Good news over the weekend. The trunk road that the Tanzanian government proposed to push through the northern part of the world famous Serengeti National Park will not now go ahead as originally planned.
The road that wasn’t and the wildebeest migration (map by FZS).
I had refrained from commenting on this whilst it was a live issue for two reasons: (a) because I didn’t understand the details and heard enough contrasting tales about it that I felt it would be inappropriate to comment, and (b) lest I inadvertently make things worse. Alas, some wildlife ecologists did not feel able to bite their tongue:
"[President] Kikwete’s spiteful attitude towards the World Heritage site and his strange determination to drive a road through Serengeti make him look increasingly old-fashioned and vindictive." (Prof Andrew Dobson, quoted here)
Now I personally much like the practice in science to call a spade a spade, but I fail to detect what is scientific about describing the President of a country you want to change direction as spiteful, old-fashioned and vindictive. Putting my best scientific hat on, I might describe that as stupid. From what I understand, the underlying motivations for the proposed road were all political, involving different factions within Tanzania’s ruling party, so a political savvy response was required, not something that smacked of neo-colonialism in an ex-colony where sensitivities, are, not surprisingly, sensitive!
What behind-the-scenes lobbying went on, I do not know, but it seems to have been rather more effective than Dobson’s bone-headed intervention.
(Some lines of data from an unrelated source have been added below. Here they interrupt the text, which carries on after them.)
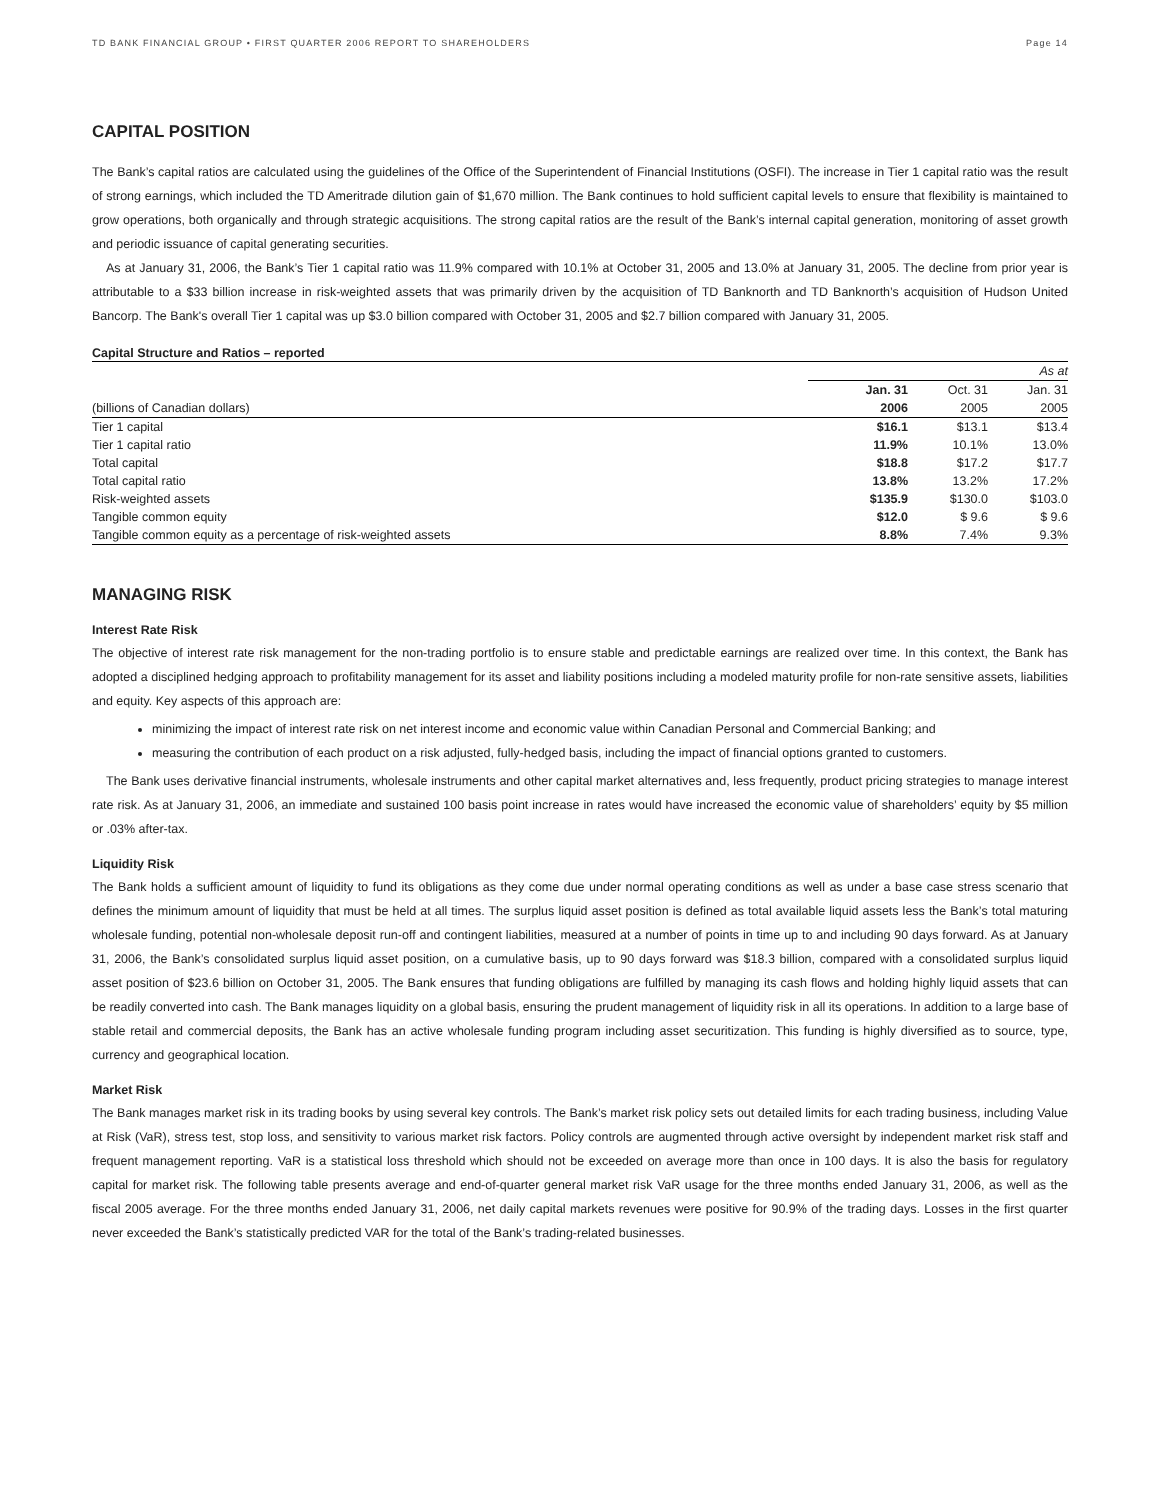TD BANK FINANCIAL GROUP • FIRST QUARTER 2006 REPORT TO SHAREHOLDERS Page 14
CAPITAL POSITION
The Bank’s capital ratios are calculated using the guidelines of the Office of the Superintendent of Financial Institutions (OSFI). The increase in Tier 1 capital ratio was the result of strong earnings, which included the TD Ameritrade dilution gain of $1,670 million. The Bank continues to hold sufficient capital levels to ensure that flexibility is maintained to grow operations, both organically and through strategic acquisitions. The strong capital ratios are the result of the Bank’s internal capital generation, monitoring of asset growth and periodic issuance of capital generating securities.
As at January 31, 2006, the Bank’s Tier 1 capital ratio was 11.9% compared with 10.1% at October 31, 2005 and 13.0% at January 31, 2005. The decline from prior year is attributable to a $33 billion increase in risk-weighted assets that was primarily driven by the acquisition of TD Banknorth and TD Banknorth’s acquisition of Hudson United Bancorp. The Bank's overall Tier 1 capital was up $3.0 billion compared with October 31, 2005 and $2.7 billion compared with January 31, 2005.
Capital Structure and Ratios – reported
| | As at | | |
| | Jan. 31 | Oct. 31 | Jan. 31 |
| (billions of Canadian dollars) | 2006 | 2005 | 2005 |
| Tier 1 capital | $16.1 | $13.1 | $13.4 |
| Tier 1 capital ratio | 11.9% | 10.1% | 13.0% |
| Total capital | $18.8 | $17.2 | $17.7 |
| Total capital ratio | 13.8% | 13.2% | 17.2% |
| Risk-weighted assets | $135.9 | $130.0 | $103.0 |
| Tangible common equity | $12.0 | $ 9.6 | $ 9.6 |
| Tangible common equity as a percentage of risk-weighted assets | 8.8% | 7.4% | 9.3% |
MANAGING RISK
Interest Rate Risk
The objective of interest rate risk management for the non-trading portfolio is to ensure stable and predictable earnings are realized over time. In this context, the Bank has adopted a disciplined hedging approach to profitability management for its asset and liability positions including a modeled maturity profile for non-rate sensitive assets, liabilities and equity. Key aspects of this approach are:
minimizing the impact of interest rate risk on net interest income and economic value within Canadian Personal and Commercial Banking; and
measuring the contribution of each product on a risk adjusted, fully-hedged basis, including the impact of financial options granted to customers.
The Bank uses derivative financial instruments, wholesale instruments and other capital market alternatives and, less frequently, product pricing strategies to manage interest rate risk. As at January 31, 2006, an immediate and sustained 100 basis point increase in rates would have increased the economic value of shareholders’ equity by $5 million or .03% after-tax.
Liquidity Risk
The Bank holds a sufficient amount of liquidity to fund its obligations as they come due under normal operating conditions as well as under a base case stress scenario that defines the minimum amount of liquidity that must be held at all times. The surplus liquid asset position is defined as total available liquid assets less the Bank’s total maturing wholesale funding, potential non-wholesale deposit run-off and contingent liabilities, measured at a number of points in time up to and including 90 days forward. As at January 31, 2006, the Bank’s consolidated surplus liquid asset position, on a cumulative basis, up to 90 days forward was $18.3 billion, compared with a consolidated surplus liquid asset position of $23.6 billion on October 31, 2005. The Bank ensures that funding obligations are fulfilled by managing its cash flows and holding highly liquid assets that can be readily converted into cash. The Bank manages liquidity on a global basis, ensuring the prudent management of liquidity risk in all its operations. In addition to a large base of stable retail and commercial deposits, the Bank has an active wholesale funding program including asset securitization. This funding is highly diversified as to source, type, currency and geographical location.
Market Risk
The Bank manages market risk in its trading books by using several key controls. The Bank’s market risk policy sets out detailed limits for each trading business, including Value at Risk (VaR), stress test, stop loss, and sensitivity to various market risk factors. Policy controls are augmented through active oversight by independent market risk staff and frequent management reporting. VaR is a statistical loss threshold which should not be exceeded on average more than once in 100 days. It is also the basis for regulatory capital for market risk. The following table presents average and end-of-quarter general market risk VaR usage for the three months ended January 31, 2006, as well as the fiscal 2005 average. For the three months ended January 31, 2006, net daily capital markets revenues were positive for 90.9% of the trading days. Losses in the first quarter never exceeded the Bank’s statistically predicted VAR for the total of the Bank’s trading-related businesses.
Unfortunately, that is not the end of it. I hear from reliable sources that the whole episode has left a rather sour taste in the mouth of President Kikwete. (Who’d have guessed it?) A president who was reportedly once an enthusiastic supporter of conservation is now far from well-disposed to the sector. One immediate consequence: Kikwete demanded the last minute withdrawal of an application for World Heritage Site for the forests in Tanzania’s Eastern Arc Mountains (a global biodiversity hotspot), an application that had been 14 years in the making (see here).
If it really was a case of exchanging a paper park designation for an actual road then it would seem to be an all round good deal, but I’m not aware of anyone who has suggested this was a ‘trade’, and a more carefully designed campaign might have headed off the road without losing the WHS application.